Let me suggest this scenario. You understand the Lieutenant Governor or the Governor General went to the horse races, and it was tradition that the Governor General or Lieutenant Governor would go to these horse races every year. You also understand that the Governor General or the Lieutenant Governor spent money on the horses, betting, and then you understand that in fact public funds were used for betting on the horses.
Now, the person's no longer Governor General. Your interest is in the betting on the horses, not her attendance at the function, because she was doing her official function. Your interest is the use of public funds for betting on the horses in this example.

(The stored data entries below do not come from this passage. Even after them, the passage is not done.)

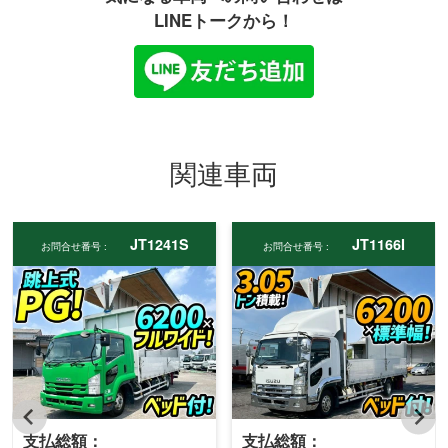
LINEトークから！
関連車両
JT1241S
JT1166I
お問合せ番号 :
お問合せ番号 :
支払総額：
支払総額：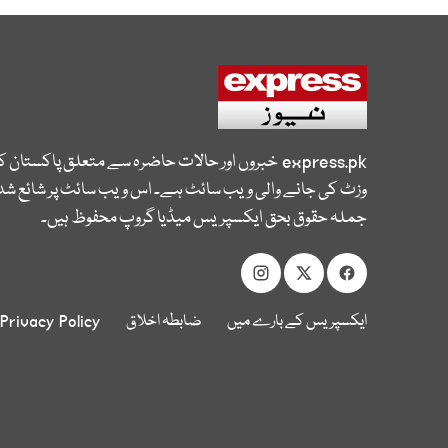
express.pk
خبروں اور حالات حاضرہ سے متعلق پاکستان 
وزٹ کی جانے والی ویب سائٹ ہے۔ اس ویب سائٹ پر شائع شدہ
جملہ حقوق بحق ایکسپریس میڈیا گروپ محفوظ ہیں۔
ایکسپریس کے بارے میں
ضابطہ اخلاق
Privacy Policy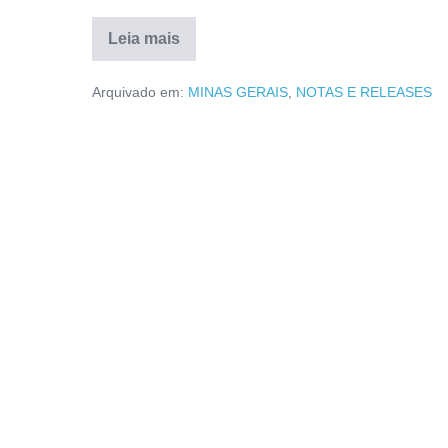
Leia mais
Arquivado em:
MINAS GERAIS
,
NOTAS E RELEASES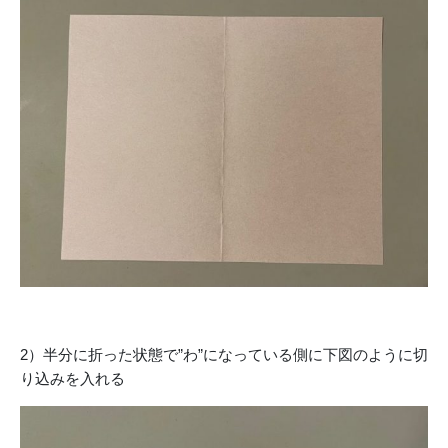
2）半分に折った状態で”わ”になっている側に下図のように切
り込みを入れる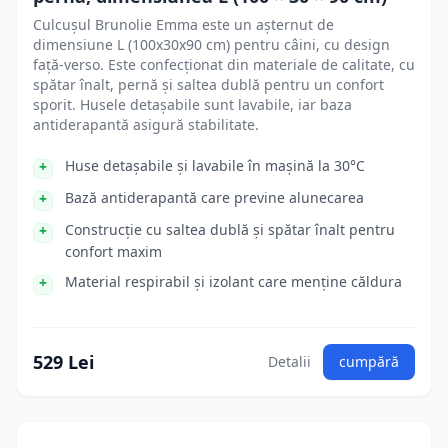
Culcușul Brunolie Emma este un așternut de
dimensiune L (100x30x90 cm) pentru câini, cu design
față-verso. Este confecționat din materiale de calitate, cu
spătar înalt, pernă și saltea dublă pentru un confort
sporit. Husele detașabile sunt lavabile, iar baza
antiderapantă asigură stabilitate.
Huse detașabile și lavabile în mașină la 30°C
Bază antiderapantă care previne alunecarea
Construcție cu saltea dublă și spătar înalt pentru
confort maxim
Material respirabil și izolant care menține căldura
529 Lei
Detalii
cumpără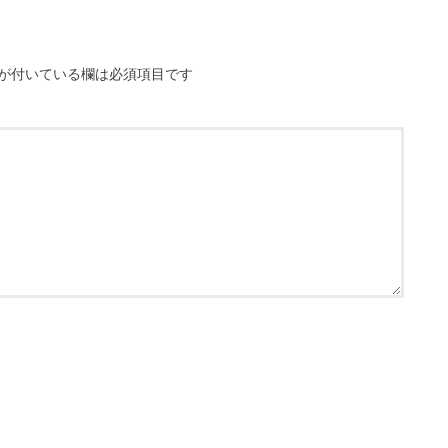
が付いている欄は必須項目です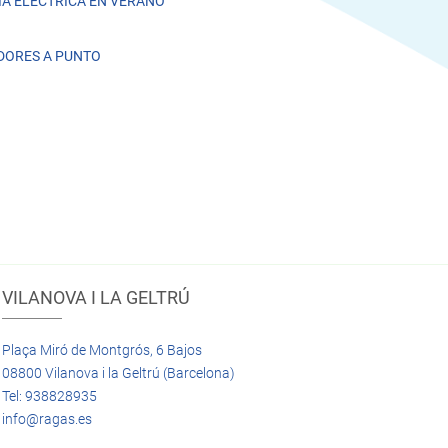
A ELÉCTRICA EN VERANO
DORES A PUNTO
VILANOVA I LA GELTRÚ
Plaça Miró de Montgrós, 6 Bajos
08800 Vilanova i la Geltrú (Barcelona)
Tel: 938828935
info@ragas.es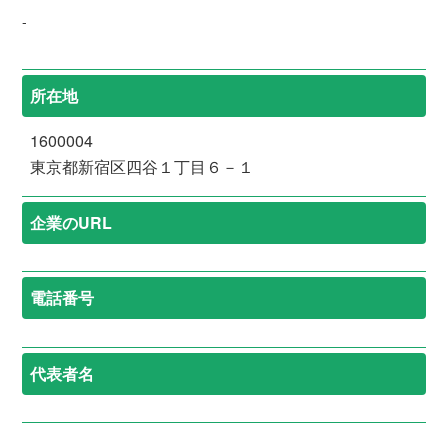
-
所在地
1600004
東京都新宿区四谷１丁目６－１
企業のURL
電話番号
代表者名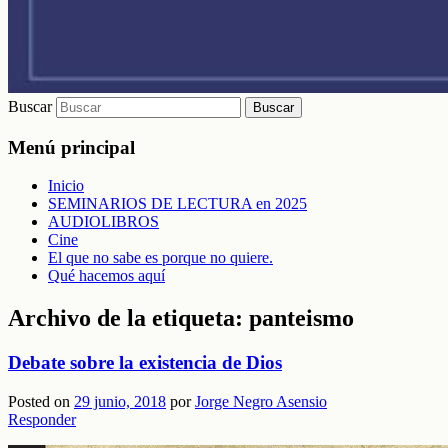
Buscar
Menú principal
Inicio
SEMINARIOS DE LECTURA en 2025
AUDIOLIBROS
Cine
El que no sabe es porque no quiere.
Qué hacemos aquí
Archivo de la etiqueta:
panteismo
Debate sobre la existencia de Dios
Posted on
29 junio, 2018
por
Jorge Negro Asensio
Responder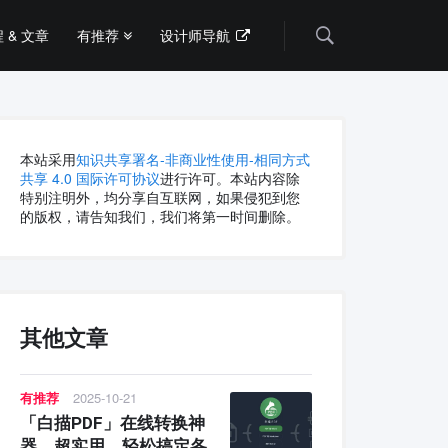
 & 文章
有推荐
设计师导航
Search
本站采用
知识共享署名-非商业性使用-相同方式
共享 4.0 国际许可协议
进行许可。本站内容除
特别注明外，均分享自互联网，如果侵犯到您
的版权，请告知我们，我们将第一时间删除。
其他文章
有推荐
2025-10-21
「白描PDF」在线转换神
器，超实用，轻松搞定各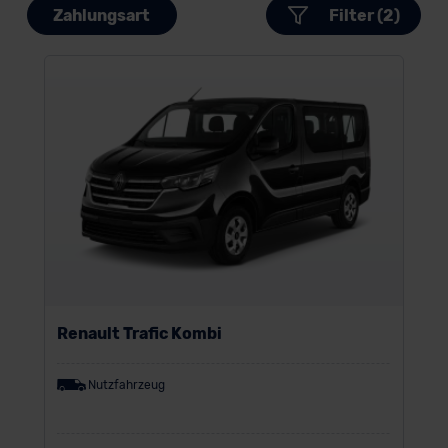
Zahlungsart
Filter (2)
Renault Trafic Kombi
Nutzfahrzeug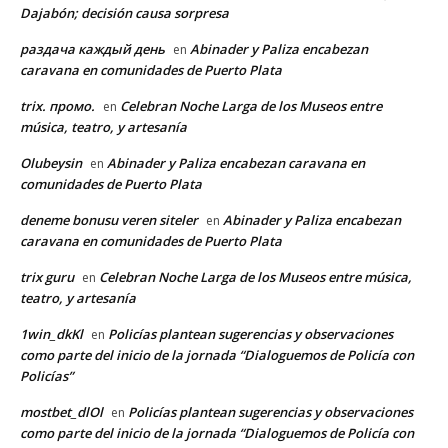
Dajabón; decisión causa sorpresa
раздача каждый день
Abinader y Paliza encabezan
en
caravana en comunidades de Puerto Plata
trix. промо.
Celebran Noche Larga de los Museos entre
en
música, teatro, y artesanía
Olubeysin
Abinader y Paliza encabezan caravana en
en
comunidades de Puerto Plata
deneme bonusu veren siteler
Abinader y Paliza encabezan
en
caravana en comunidades de Puerto Plata
trix guru
Celebran Noche Larga de los Museos entre música,
en
teatro, y artesanía
1win_dkKl
Policías plantean sugerencias y observaciones
en
como parte del inicio de la jornada “Dialoguemos de Policía con
Policías”
mostbet_dlOl
Policías plantean sugerencias y observaciones
en
como parte del inicio de la jornada “Dialoguemos de Policía con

Arguably, as your scenario puts it, after she's no longer in the office but had personally used public funds for her own amusement in a manner that ostensibly was wrong, you should be able to talk to this private citizen about how she used public funds wrongly on this earlier occasion.
On the other hand, you can't talk to her about why she went to the races, period, because that was part of her official duties as Lieutenant Governor. Do you know what I mean? Now, somewhere in there I'm trying to articulate the idea that there is a distinction, but it's very hard in a particular situation to find that distinction, and you get yourself into a scenario in which you appear to be offending the rule, if you like, of respecting the office when you put questions of a kind that aren't clearly outside the domain of official function.
If you are so clearly outside the domain of official function and in fact what you're inquiring about is corruption, then arguably that's a criminal matter that presumably the authorities would pursue in due course.
I don't know if I make myself very clear, Mr. Chairman, but it's very hard to discern a legitimate area of questioning that won't in fact trespass upon the official functions of the Lieutenant Governor while in office. It's just very difficult.